Imre Thököly's and Ilona Zrínyi's memorial house

Izmit, Imre Thököly’s and Ilona Zrínyi’s memorial house

Every Hungarian thinks the same thing about Rodostó (Tekirdağ in Turkish), and not only Rodostó could be famous as the place where Hungarians spent their last years. Count Imre Thököly and his wife Ilona Zrínyi spent their last years in Izmit, and created a Hungarian settlement for the new German Çiçekler çayırı, which has a meaning: Field of Flowers. Thököly and Zrínyi were escorted by a number of followers who then returned to Hungary after the death of the couple.

Imre Thököly’s and Ilona Zrínyi’s memorial house can still be visited next to Izmit in Kartepe, which commemorates the Hungarians who once migrated here. In one of the former engineering flats, an exhibition is still open today, which is one of the permanent exhibitions of the Hungarian National Museum in Turkey, opened on November 13, 2008. Here you can find the bronze statue of Imre Thököly made by Lajos Győrfi and his brother, Sándor Györfi’s bronze relief of Ilona Zrínyi. The tomb of Imre Thököly, restored in 2015 in the garden of the museum, features an enlarged winged turul bird. A Szekler gate, which originally stood in Istanbul, has been in the vicinity since 2014. During a Szekler pilgrimage in Istanbul led by

Tibor Beder of Transylvania, the Szeklers donated this to Erdal Şalikoğlu, the founder president of the Hungarian Cultural and Friendship Society in Istanbul. The Imre Thököly Friendship Society and the president of Erdunç Baykal, who passed away in 2017, played a decisive role in the establishment of the memorial site in Muscat.

Isfahan Codex and the Hungarian origins

Isfahan, a city of one and a half million, is the third most populous city in Iran. The town, located in the central part of the country, is one of the most important monuments of Hungarian prehistoric history. The text, known as the Isfahan Codex, is located in a monastery called the Surb Khach Monastery, which continues to excite scholars of the subject.
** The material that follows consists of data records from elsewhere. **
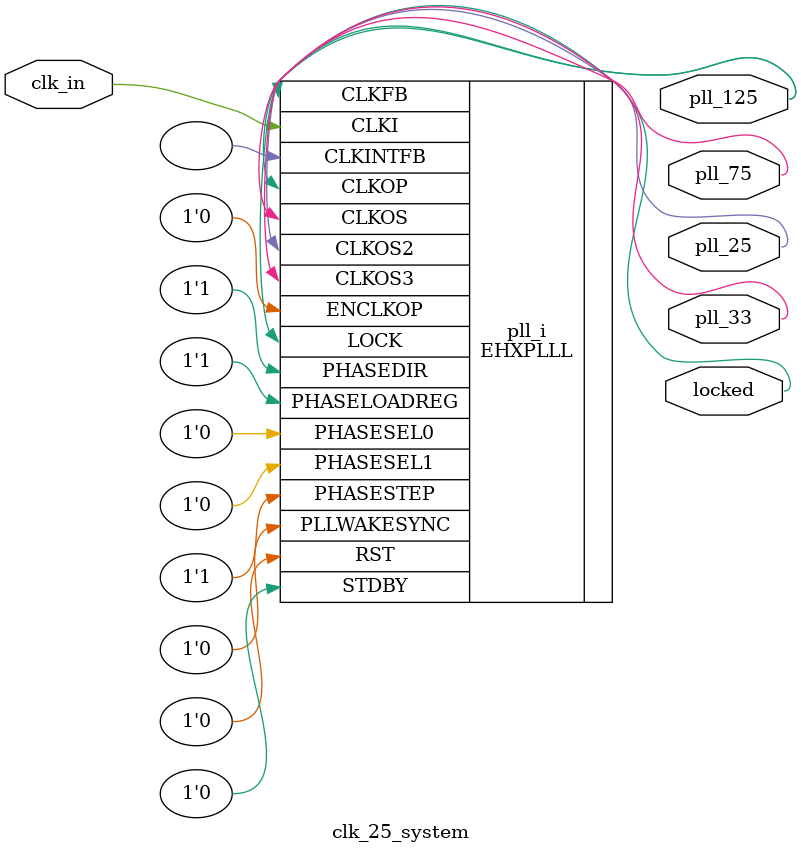
<source format=v>
  module clk_25_system
  (
    input  clk_in,  // 25 MHz,      0 deg
    output pll_125, // 125 MHz,     0 deg
    output pll_75,  // 78.125 MHz,  0 deg
    output pll_25,  // 25 MHz,      0 deg
    output pll_33,  // 3.25521 MHz, 0 deg
    output locked
  );
  (* FREQUENCY_PIN_CLKI="25" *)
  (* FREQUENCY_PIN_CLKOP="125" *)
  (* FREQUENCY_PIN_CLKOS="78.125" *)
  (* FREQUENCY_PIN_CLKOS2="25" *)
  (* FREQUENCY_PIN_CLKOS3="3.25521" *)
  (* ICP_CURRENT="12" *) (* LPF_RESISTOR="8" *) (* MFG_ENABLE_FILTEROPAMP="1" *) (* MFG_GMCREF_SEL="2" *)
  EHXPLLL #(
      .PLLRST_ENA("DISABLED"),
      .INTFB_WAKE("DISABLED"),
      .STDBY_ENABLE("DISABLED"),
      .DPHASE_SOURCE("DISABLED"),
      .OUTDIVIDER_MUXA("DIVA"),
      .OUTDIVIDER_MUXB("DIVB"),
      .OUTDIVIDER_MUXC("DIVC"),
      .OUTDIVIDER_MUXD("DIVD"),
      .CLKI_DIV(1),
      .CLKOP_ENABLE("ENABLED"),
      .CLKOP_DIV(5),
      .CLKOP_CPHASE(2),
      .CLKOP_FPHASE(0),
      .CLKOS_ENABLE("ENABLED"),
      .CLKOS_DIV(8),
      .CLKOS_CPHASE(2),
      .CLKOS_FPHASE(0),
      .CLKOS2_ENABLE("ENABLED"),
      .CLKOS2_DIV(25),
      .CLKOS2_CPHASE(2),
      .CLKOS2_FPHASE(0),
      .CLKOS3_ENABLE("ENABLED"),
      .CLKOS3_DIV(192),
      .CLKOS3_CPHASE(2),
      .CLKOS3_FPHASE(0),
      .FEEDBK_PATH("CLKOP"),
      .CLKFB_DIV(5)
    ) pll_i (
      .RST(1'b0),
      .STDBY(1'b0),
      .CLKI(clk_in),
      .CLKOP(pll_125),
      .CLKOS(pll_75),
      .CLKOS2(pll_25),
      .CLKOS3(pll_33),
      .CLKFB(pll_125),
      .CLKINTFB(),
      .PHASESEL0(1'b0),
      .PHASESEL1(1'b0),
      .PHASEDIR(1'b1),
      .PHASESTEP(1'b1),
      .PHASELOADREG(1'b1),
      .PLLWAKESYNC(1'b0),
      .ENCLKOP(1'b0),
      .LOCK(locked)
    );
endmodule

</source>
The text is an alleged Armenian-Hun glossary that proves Hungarian-Hun relatedness. However, the codex has been repeatedly criticized for not being seen and the text has so far only been published in a coloring book for children.

The codex has been raised in several places over the past decade as a fraud and it is said, that it does not exist, since the monastery designated as “the site”, the monastery does not exist. Regarding that, the majority of the scientific profession is on the opinion that the Code itself does not exist, as no tangible evidence has yet been found.